La rentière du malheur.

Vendredi 23 mars 2012, par Bertrand RENOUVIN // La France

Drapeau de FranceEn octobre dernier, Gaël Brustier appelait au combat qui permettrait « d’en finir une bonne fois avec cette famille de rentiers du malheur que sont les Le Pen » (1). Bien vu ! La rente du capital familial permet de nourrir une ambition politique qui gonfle en même temps que les malheurs de la nation. De père en fille, la stratégie est la même : jouer le rôle du tribun de la plèbe. Le père voulait simplement jouir de la peur qu’il inspirait aux bourgeois de droite et de gauche mais ne désirait pas le pouvoir. La fille veut participer à un gouvernement dans quelques années sans rien renier de ses convictions nationalistes. La différence entre Jean-Marie et Marine, c’est que l’héritière a renoncé aux provocations verbales, pris ses distances avec le libéralisme économique et déployé un grand nombre de parapluies.

Marine Le Pen s’avance couverte de citations et parsème ses discours de solides références. Il y a du Paul Valéry, du Karl Polanyi, du Maurice Allais, du Marcel Gauchet... On invoque Emmanuel Todd, Jacques Sapir, Jean-Luc Gréau... Lectures considérables ! Volant d’un auteur à l’autre, sautant des pages, elle a ’saisi le lien entre les thèses des économistes hétérodoxes et le patriotisme français et vu tout le parti qu’elle pourrait tirer du thème protectionniste et du rejet de l’euro, associés à une condamnation des élites.
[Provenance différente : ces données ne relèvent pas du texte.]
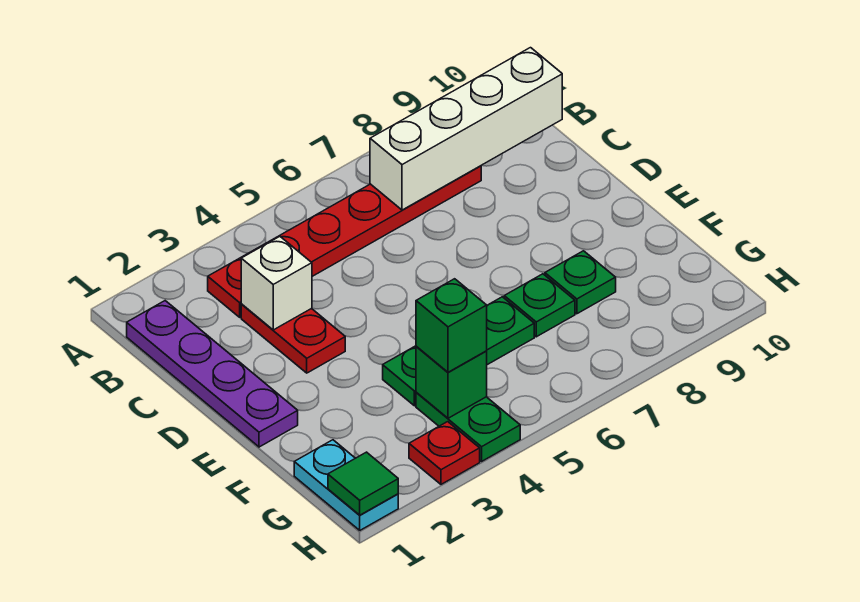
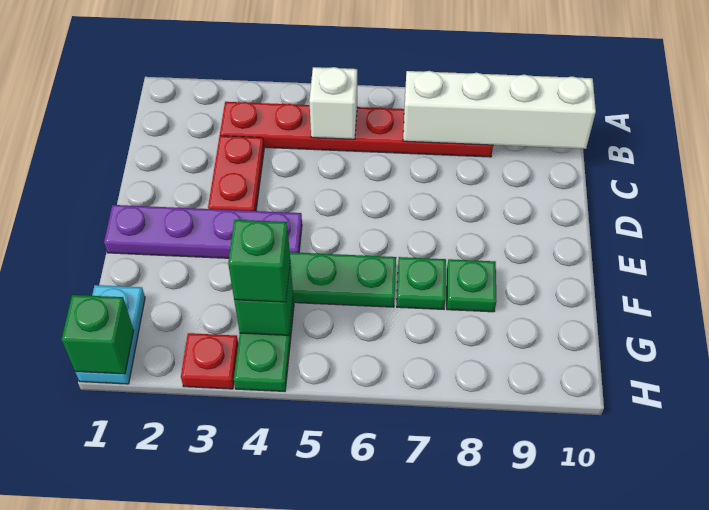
purple plate B1:E1 level 1 -> purple plate E1:E4 level 1
white brick C3 level 2 -> white brick B5 level 2
green tile H1 level 2 -> green brick H1 level 2

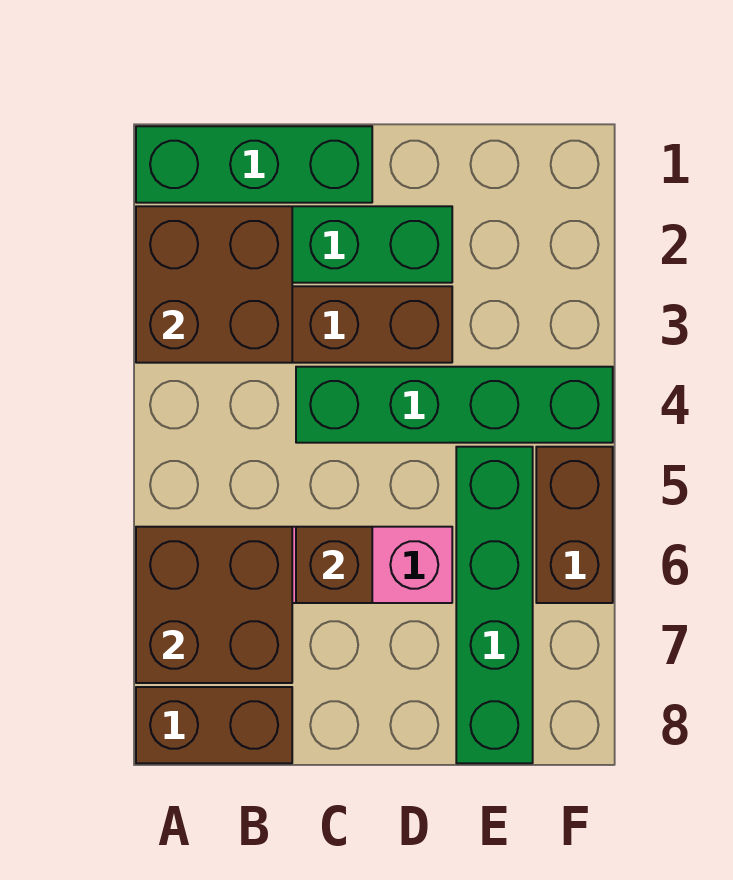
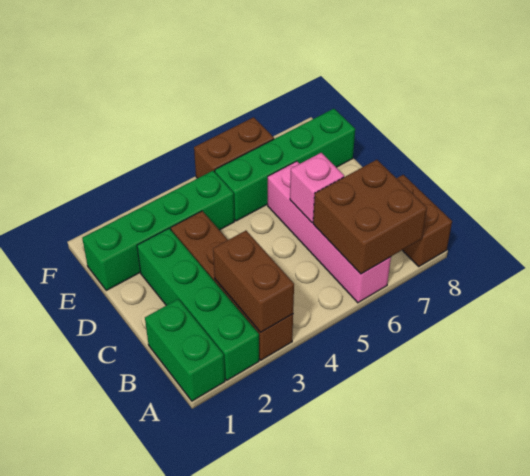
green brick A1:C1 level 1 -> green brick A1:B1 level 1
brown brick A2:B3 level 2 -> brown brick A3:B3 level 2
green brick C4:F4 level 1 -> green brick E1:E4 level 1
brown brick C6 level 2 -> pink brick C6 level 2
Il y a un an (2), voulant saisir la plus infime chance d’évolution, j’avais souhaité qu’on laisse Marine Le Pen exposer complètement son programme et qu’on le prenne au sérieux. C’est fait. Sous l’apparence d’une proximité avec des oeuvres majeures, perce une classique manoeuvre de récupération et de manipulation. Si l’on reprend une thèse, il faut accepter sa cohérence interne ou dire ce que l’on rejette. Si l’on cite un auteur, il faut avoir l’honnêteté intellectuelle d’indiquer les points de désaccord. Marine Le Pen n’a pas cette honnêteté. Elle brandit sa panoplie de références pour enjoliver sa propagande extrémiste et lier dans un même programme nationaliste le protectionnisme et la xénophobie, la laïcité et la dénonciation de l’islam. Cette recherche d’une efficacité électorale maximale conduit à sacrifier la tradition française, l’intérêt national et les principes fondamentaux de la République.

Le droit du sol est inscrit dans la tradition juridique française depuis 1515. C’est le droit d’une France francisante, soucieuse d’associer toujours plus de citoyens à son projet historique. Le Front national veut supprimer ce droit au nom d’une conception ethnique de la nationalité qui assignerait définitivement l’étranger à son statut, avant qu’on trouve le moyen de l’expulser. Cet attentat contre la tradition républicaine serait facteur de violents affrontements politiques, d’insécurité sociale et d’affaiblissement démographique. Tant que Marine Le Pen ne se prononcera pas pour l’inscription du droit du sol à l’article 1 de la Constitution, nous combattrons.

La préférence nationale est une illusion qui provoquerait le développement du travail clandestin comme l’a montré Jacques Sapir, que Marine Le Pen aime tant citer. Tant qu’elle ne renoncera pas à cette prétendue « priorité nationale », nous la combattrons.

La laïcité invoquée par le Front national ne sert qu’à l’ offensive contre les musulmans. Tant que Marine Le Pen ne respectera pas la loi de 1905, conçue et appliquée dans un souci d’apaisement, nous la combattrons.

Le nationalisme ethnique est facteur de division et de haine dans notre peuple que Marine Le Pen dit vouloir protéger. La xénophobie est compatible - Sarkozy l’a démontré - avec les intérêts de la droite oligarchique qui redoute plus que tout le durcissement de la lutte de classe. Les partisans de la protection économique et de la sortie de l’euro démontrent les faiblesses des propositions de Marine Le Pen, et la récusent (3). Vouloir la guerre ethno-culturelle, c’est nier radicalement le souci politique et la possibilité, pour la France, de jouer un rôle majeur dans les affaires du monde.

(1) Cf. sa tribune : http://www.marianne2. fr/Marine-Le-Pen-vote-Montebourg-la-strategie-des-Possedees-de-Louduna211378.html
(2) Voir l’éditorial n° 984 : « Une femme du XXIe siècle ».
(3) Cf. Jacques Nikonoff, La confrontation, Argumentaire anti-FN, Le Temps des Cerises, 2012, prix franco : 10€.